何か人間に対する認識がわけのわからんことになっている二人がいる気がするがスルー。

今はこの子を愛でねば。



「うち来ないのこの子ー?」


「めっちゃ気に入っとるやん」


「うーん。今は研究所の預かりになってるから。私の一存じゃなんとも・・・」


「ええー」



うーん。まぁ前からそういう感じに育てられたみたいだしなぁ。

寂しいとかは思ってなさそう。


その後も、喉元をごろごろさせたり、ちょっとお腹に顔埋めてみたりといろいろして可愛がる。
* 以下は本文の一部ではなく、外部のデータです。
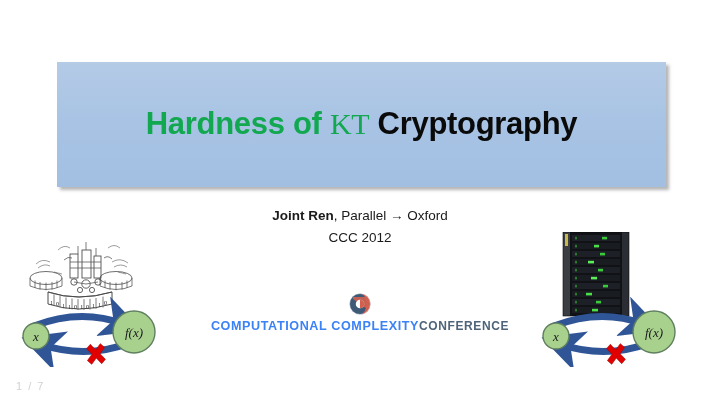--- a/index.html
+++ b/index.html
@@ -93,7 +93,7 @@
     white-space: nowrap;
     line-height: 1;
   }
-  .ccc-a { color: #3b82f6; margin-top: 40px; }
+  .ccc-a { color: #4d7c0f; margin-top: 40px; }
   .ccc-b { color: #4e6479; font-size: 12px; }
年齢的にも大人なはずなんだけど、ずいぶん子供っぽい。あんまり他の動物たちと関わってこなかったのかもしれない。

うちのコロちゃんと正反対だな。コロちゃんは野良の子含めて俺と一緒にいろんな子に出会ってるし。



「うーん・・・一人で寂しいって感じもないのかぁ」


「ガゥ」


「そうかそうかー。なんだかんだ他の子もいたのかー」


「ガゥァ」


「おお?どうしたどうした甘えん坊」


「完全に堕としたわ」


「うー」



まぁ母さんが何思ってこの子を育ててたのかは知らないが。おそらく止むを得ない事情があったのだろう。
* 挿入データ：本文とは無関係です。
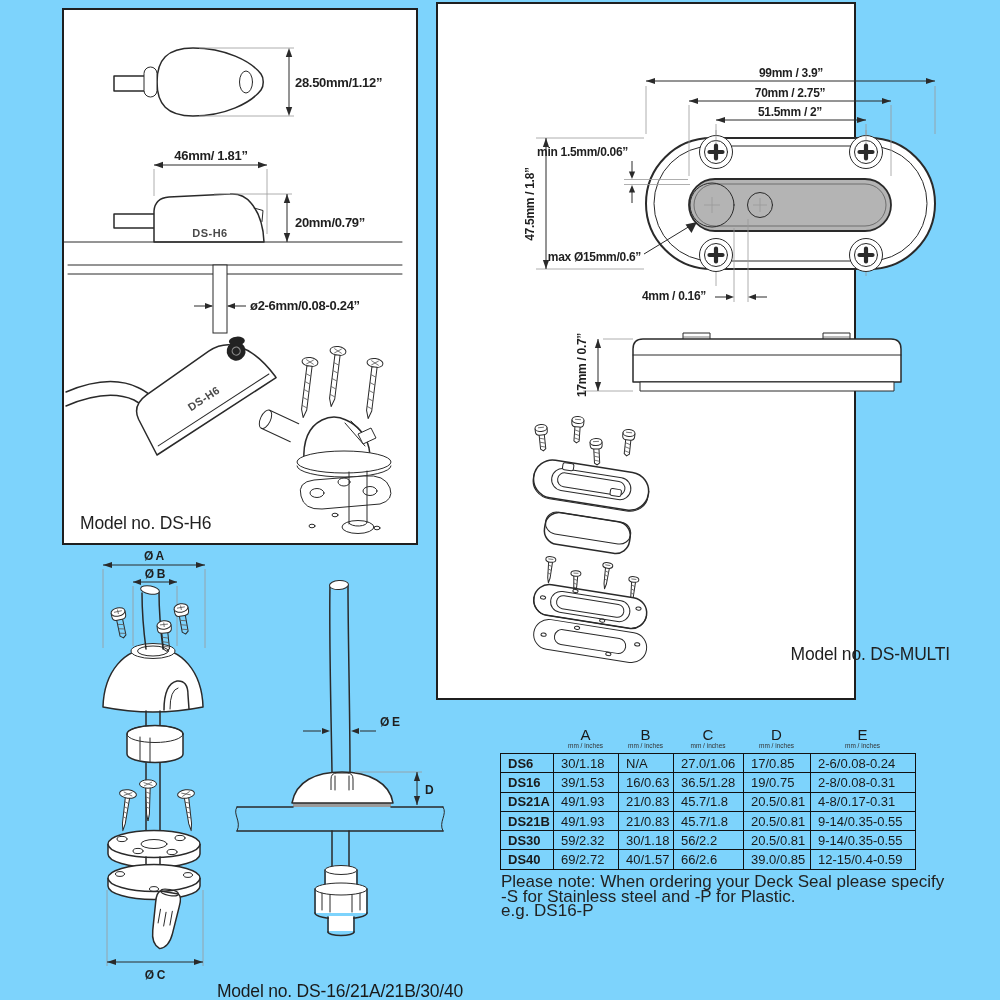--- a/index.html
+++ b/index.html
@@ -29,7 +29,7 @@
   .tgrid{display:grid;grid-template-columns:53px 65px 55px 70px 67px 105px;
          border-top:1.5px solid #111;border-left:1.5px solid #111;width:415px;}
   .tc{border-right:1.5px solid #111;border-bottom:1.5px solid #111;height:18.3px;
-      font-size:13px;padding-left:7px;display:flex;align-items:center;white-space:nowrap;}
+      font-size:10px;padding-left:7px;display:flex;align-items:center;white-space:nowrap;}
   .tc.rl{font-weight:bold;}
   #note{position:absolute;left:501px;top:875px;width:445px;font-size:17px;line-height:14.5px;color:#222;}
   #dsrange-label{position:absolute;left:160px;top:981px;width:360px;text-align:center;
育てる親がいなかったとか、理由はいくつか考えられるが。まぁどうせ教えてくれないだろうし。

俺未だになんでコロちゃんがうちに来たか知らないからなぁ・・・


・・・あ、そうだ。この子がいいな。



「三崎さんにお勧めするのこの子にしよう」


「ちょ!?大きいのはアカンいうっとたやんか」


「それを考えてもこの子いいぞ。人間の言うことを最初から聞いてくれる子って本当はいないんだから」



『テイム』持ってる三崎さんなら、それでも時間をかければ大丈夫だろうけど。

それに、虎の身体能力なら、よほどじゃないかぎり三崎さんたちのいる階層でも問題ないはずだ。



「最悪、俺がちょっと面倒みてもいいし」


「・・・50層は?」


「・・・まぁ50層は逃げないから」


「本音は?」


「もうちょい撫でていいかな」


「はぁ・・・」


「うー」



し、しかたないだろ!ネコ科の動物を愛でられるのは貴重なんだぞ!コロちゃんが拗ねるから!!